◆ Task list:
**A)** Rewrite the marriage forum thread starting with "Please understand I" and going on through "can't live with?", putting "lonely" in place of "loveless".
**B)** Answer these questions from the marriage forum thread:
(i) How many years had the first poster and his wife been married when he posted?
(ii) In what year did they marry?
(iii) In which month did his wife send him the email about her changed feelings?

# Feeling used and confused!!!!



## rufio25 (Jun 20, 2010)

To start I am not really considering divorce or separation however things in my marriage are not positive.

Let me give you an overview of my relationship past and present. My wife and I have been together for around 15 years however married for 6. We met when we were in high school and had a very bumpy, on and off, relationship all the way through high school. I was not the greatest man towards her as I was young and stupid. I cheated on her, did not show express or show my love towards her or made her my main priority. My selfishness really affected my relationship and her feelings towards me. Even though I had all these faults she stayed by my side. When we turned 18 we had our first child together. A few years later my wife was fed up and fell out of love with me. Of course because of our troubled past she left me with her having no emotional attachment with me. However after being seperated for around 6 months she expressed how she wanted to get back together. However she still was not crazy about me like she once was but wanted me to be patient as she felt confident those feelings would change overtime. I vowed to change as a man and her partner because our relationship meant so much to me.

In 2004 we got married and had our second child. During the past 10 years of our relationship I have been fully faithful to my wife. I have had almost no interaction with any other females and have been totally dedicated to our family. 3 years ago we had our third child together. The last ten years have not been smooth sailing. We still had our issues within our marriage and relationship. Problems ranging from sexual interaction, financial problems, stress from our jobs and kids, arguing over issues (majority stupid) have put a strain on our marriage. 

In January of this year my wife sent me an email detailing on how her feelings towards me have changed and that she no longer was in love with me. However she did stress how she did not want to seperate or get a divorce because she wanted to make things work. Just like what happened 10 years ago when we seperated for a period of time she expressed how she wanted me to be patient with her regarding her feelings because she felt there had been damage done to our marriage overtime and it is going to take time to heal. It is now June and we had a discussion on how things are going. She stated that things are better however her feelings have not changed much. During our discussion I asked her how she felt about me moving out; her response was somewhat surprising. She got on the defensive stating " you say you love me and our family but you want to leave, that's selfish ". I expressed my feelings about the situation so she understood where I was coming from. My wife did say that she did not want me to leave and she did not want to lose me. However she does not love me right now so what could the reasonings be for me not to leave. Is it because of our current financial situation, the kids or is it that she needs my help around the house. If none of the reasons have nothing to do with her loving me then that makes me feel like I'm being used and extremely selfish on her part.

Please understand I love my wife with all my heart and want to make things better. However being in a loveless marriage is stressing me out and I feel is very unhealthy. I have been patient in this process but for how much longer.

I would love to get other peoples advice and feelings on my situation. Please let it be known. Thank you.


----------



## HappyHer (Nov 12, 2009)

She can't live with you and she can't live without you. What is it that you can and can't live with? 

As long as the things between you stay the same, with you bending over backwards to be everything she wants and needs, and her holding you at arms length, then it's going to stay that way.

Certainly, you need to do the things a loving husband does, but what is she doing for you?


----------

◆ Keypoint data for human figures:
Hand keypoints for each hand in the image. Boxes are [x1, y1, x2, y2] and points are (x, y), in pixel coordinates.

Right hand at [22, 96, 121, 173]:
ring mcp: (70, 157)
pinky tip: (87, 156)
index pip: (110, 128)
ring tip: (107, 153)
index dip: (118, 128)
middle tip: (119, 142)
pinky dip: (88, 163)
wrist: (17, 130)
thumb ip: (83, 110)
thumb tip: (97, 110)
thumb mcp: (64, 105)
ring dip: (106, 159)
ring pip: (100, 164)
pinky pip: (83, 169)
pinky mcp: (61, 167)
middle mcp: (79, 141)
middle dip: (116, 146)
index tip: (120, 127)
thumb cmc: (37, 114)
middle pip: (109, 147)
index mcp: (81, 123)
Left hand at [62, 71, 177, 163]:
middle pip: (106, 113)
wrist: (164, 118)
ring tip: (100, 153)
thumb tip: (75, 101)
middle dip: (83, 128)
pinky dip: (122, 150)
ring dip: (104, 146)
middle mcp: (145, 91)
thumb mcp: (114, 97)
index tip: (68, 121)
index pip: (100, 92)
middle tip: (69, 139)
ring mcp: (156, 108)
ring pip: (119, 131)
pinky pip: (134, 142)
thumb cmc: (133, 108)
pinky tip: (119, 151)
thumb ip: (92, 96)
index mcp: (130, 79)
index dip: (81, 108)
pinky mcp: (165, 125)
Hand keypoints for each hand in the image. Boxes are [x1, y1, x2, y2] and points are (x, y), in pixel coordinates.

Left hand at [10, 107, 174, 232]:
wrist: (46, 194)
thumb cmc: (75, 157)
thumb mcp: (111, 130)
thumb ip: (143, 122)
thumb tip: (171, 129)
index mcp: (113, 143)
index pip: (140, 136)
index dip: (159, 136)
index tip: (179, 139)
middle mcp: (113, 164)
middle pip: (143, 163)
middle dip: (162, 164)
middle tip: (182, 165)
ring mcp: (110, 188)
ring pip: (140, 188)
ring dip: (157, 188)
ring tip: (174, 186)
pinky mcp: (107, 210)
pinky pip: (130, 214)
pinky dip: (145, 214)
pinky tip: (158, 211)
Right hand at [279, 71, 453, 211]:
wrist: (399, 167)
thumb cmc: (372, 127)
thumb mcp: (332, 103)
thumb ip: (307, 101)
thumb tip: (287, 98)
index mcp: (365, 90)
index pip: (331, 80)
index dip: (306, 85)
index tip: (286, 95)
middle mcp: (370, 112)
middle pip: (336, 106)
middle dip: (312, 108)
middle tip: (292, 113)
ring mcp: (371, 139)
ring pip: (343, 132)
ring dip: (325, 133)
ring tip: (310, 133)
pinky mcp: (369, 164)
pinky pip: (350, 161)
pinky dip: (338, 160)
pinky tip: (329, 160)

◆ Answers for the exercise:
**A)**
Please understand I love my wife with all my heart and want to make things better. However being in a lonely marriage is stressing me out and I feel is very unhealthy. I have been patient in this process but for how much longer.

I would love to get other peoples advice and feelings on my situation. Please let it be known. Thank you.


----------



## HappyHer (Nov 12, 2009)

She can't live with you and she can't live without you. What is it that you can and can't live with?

**B)**
(i) 6 years
(ii) 2004
(iii) January